Allo stesso tempo, i cittadini musulmani vengono rappresentati come “gli altri”: intolleranti, arretrati, incapaci di integrarsi nella società liberale e ultimamente una minaccia per la cultura democratica. Forti del sostegno al matrimonio gay e alla partecipazione dei cittadini LGBTQIA alle forze armate, questi stessi cittadini si percepiscono come legittimati dallo stato e ciò facilita ciò che Puar definisce “eccezionalismo”, ovvero un senso di superiorità e singolarità che nasce dal vedersi come tutori della democrazia e dei diritti umani.

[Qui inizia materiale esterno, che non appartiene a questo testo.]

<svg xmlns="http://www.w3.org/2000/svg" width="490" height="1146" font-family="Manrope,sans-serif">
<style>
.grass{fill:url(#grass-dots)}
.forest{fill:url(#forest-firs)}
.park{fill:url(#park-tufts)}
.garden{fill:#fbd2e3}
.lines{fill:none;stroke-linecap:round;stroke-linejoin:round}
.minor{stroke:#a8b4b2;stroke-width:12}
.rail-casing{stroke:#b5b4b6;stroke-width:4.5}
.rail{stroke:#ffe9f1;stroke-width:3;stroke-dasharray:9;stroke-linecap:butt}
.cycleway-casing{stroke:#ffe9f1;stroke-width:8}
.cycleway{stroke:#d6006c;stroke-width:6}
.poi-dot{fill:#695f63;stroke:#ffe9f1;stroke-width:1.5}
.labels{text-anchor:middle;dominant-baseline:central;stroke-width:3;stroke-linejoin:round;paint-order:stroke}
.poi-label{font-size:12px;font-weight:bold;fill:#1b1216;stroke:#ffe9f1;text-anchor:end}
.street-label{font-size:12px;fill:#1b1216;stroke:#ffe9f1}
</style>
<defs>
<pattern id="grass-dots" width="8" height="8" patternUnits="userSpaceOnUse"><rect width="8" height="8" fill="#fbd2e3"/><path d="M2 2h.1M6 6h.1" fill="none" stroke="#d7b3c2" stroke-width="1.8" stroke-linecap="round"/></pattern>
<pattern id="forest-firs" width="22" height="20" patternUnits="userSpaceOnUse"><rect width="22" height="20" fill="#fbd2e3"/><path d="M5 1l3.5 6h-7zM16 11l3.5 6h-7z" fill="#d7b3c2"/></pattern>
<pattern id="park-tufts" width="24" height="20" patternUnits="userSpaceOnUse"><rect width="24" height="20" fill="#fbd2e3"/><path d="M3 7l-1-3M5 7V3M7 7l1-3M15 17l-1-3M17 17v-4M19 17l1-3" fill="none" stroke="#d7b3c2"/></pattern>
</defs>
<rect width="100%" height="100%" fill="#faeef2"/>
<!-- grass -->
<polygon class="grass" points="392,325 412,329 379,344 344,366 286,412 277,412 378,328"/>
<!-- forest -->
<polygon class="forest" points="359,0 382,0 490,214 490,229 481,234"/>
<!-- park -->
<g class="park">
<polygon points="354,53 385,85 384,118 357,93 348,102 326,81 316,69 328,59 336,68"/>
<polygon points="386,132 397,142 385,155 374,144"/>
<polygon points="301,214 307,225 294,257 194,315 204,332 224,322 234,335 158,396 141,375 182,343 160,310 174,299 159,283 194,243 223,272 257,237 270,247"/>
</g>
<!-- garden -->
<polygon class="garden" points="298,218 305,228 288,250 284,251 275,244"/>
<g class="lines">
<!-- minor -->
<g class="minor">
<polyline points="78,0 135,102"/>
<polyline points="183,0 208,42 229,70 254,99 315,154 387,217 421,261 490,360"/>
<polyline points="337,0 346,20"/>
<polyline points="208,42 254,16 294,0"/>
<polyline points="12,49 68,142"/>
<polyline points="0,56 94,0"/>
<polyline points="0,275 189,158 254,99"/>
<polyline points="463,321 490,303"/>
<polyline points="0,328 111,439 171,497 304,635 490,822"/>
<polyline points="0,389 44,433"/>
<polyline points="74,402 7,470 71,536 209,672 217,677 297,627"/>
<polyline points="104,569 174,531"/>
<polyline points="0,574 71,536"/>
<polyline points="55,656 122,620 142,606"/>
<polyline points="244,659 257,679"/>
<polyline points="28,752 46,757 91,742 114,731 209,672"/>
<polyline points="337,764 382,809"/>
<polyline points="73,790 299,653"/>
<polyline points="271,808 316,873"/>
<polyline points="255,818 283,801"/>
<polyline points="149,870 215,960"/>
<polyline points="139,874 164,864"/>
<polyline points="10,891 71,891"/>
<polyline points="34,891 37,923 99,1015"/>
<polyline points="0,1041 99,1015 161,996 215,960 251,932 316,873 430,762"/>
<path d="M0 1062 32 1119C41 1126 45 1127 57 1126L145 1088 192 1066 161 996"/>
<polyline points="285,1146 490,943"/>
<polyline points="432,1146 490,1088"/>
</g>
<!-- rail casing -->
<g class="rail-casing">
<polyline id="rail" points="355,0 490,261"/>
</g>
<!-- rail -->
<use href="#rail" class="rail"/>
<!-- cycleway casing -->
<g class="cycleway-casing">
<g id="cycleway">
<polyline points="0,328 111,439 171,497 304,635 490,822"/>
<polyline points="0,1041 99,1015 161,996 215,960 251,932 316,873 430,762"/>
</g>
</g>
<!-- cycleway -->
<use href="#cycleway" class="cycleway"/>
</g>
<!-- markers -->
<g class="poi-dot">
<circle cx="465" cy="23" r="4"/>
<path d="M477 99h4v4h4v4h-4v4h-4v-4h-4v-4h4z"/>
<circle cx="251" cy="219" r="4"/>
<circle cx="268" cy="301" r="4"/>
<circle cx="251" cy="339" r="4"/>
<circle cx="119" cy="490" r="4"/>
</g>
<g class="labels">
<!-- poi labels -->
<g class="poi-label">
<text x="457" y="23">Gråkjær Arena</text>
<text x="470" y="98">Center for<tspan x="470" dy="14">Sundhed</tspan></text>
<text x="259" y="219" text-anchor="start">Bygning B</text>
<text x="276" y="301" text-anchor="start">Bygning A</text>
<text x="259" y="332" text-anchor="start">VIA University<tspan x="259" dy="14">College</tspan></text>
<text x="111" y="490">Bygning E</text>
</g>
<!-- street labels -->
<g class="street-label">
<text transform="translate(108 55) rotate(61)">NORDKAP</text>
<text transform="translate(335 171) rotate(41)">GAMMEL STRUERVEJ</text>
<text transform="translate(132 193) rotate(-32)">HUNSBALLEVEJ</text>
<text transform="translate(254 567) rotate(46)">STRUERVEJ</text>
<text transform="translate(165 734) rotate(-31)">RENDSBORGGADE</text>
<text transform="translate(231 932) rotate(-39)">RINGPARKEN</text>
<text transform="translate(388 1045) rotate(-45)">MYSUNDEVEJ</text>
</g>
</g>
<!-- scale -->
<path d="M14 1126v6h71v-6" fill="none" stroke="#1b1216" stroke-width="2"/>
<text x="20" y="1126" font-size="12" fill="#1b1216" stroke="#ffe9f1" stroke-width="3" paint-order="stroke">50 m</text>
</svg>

Pinkwashing e rainbow washing

Come abbiamo visto, gran parte della strategia di pinkwashing attuale finisce con il focalizzarsi sul tema omofobia, cercando di accattivarsi il target LGBT. Proprio in questo senso, l’operazione di promozione di un prodotto in chiave gay friendly, indirizzato a consumatori open-minded, viene spesso indicata col termine più specifico di rainbow washing, e in questo senso il pinkwashing viene riservato esclusivamente alla dinamica dell’emancipazione femminile.

Poiché è la stessa comunità LGBT a farne uso, si può tuttavia dire che il termine pinkwashing sia sinonimo di rainbow washing.

L’ultima domanda che ci poniamo è questa: è davvero tutto sbagliato? In fondo, secondo la logica del “bene o male, purché se ne parli” e del fatto che se non sei rappresentato, allora non esisti (neppure in pubblicità) si potrebbe comunque considerare il pinkwashing come un mezzo per porre l’accento su tematiche che, altrimenti, finirebbero irrimediabilmente con l’essere ignorate. Vi proponiamo la riflessione conclusiva di Elisa Ghidini in un articolo per Ultimavoce:

[…] Se negli anni Novanta la pubblicità rappresentava essenzialmente uomini bianchi di mezza età e in camicia, con una moglie giovane e avvenente in cucina e bambini sorridenti con i boccoli biondi, oggi le cose stanno gradualmente cambiando. La realtà è questa: se non sei rappresentato, è come se non esistessi. Anche nella pubblicità, sia essa pinkwashing o meno.

Si può fare buon uso quindi anche di uno strumento come il marketing, con la consapevolezza che si rimane comunque all’interno di logiche capitalistiche. Magari un minimo di quel messaggio positivo verrà assorbito anche da chi guarda e non compra . Se poi si tradurrà invece in acquisto, quel messaggio sarà stato funzionale al capitalismo stesso. Ma, forse, con maggiore consapevolezza. C’est la vie.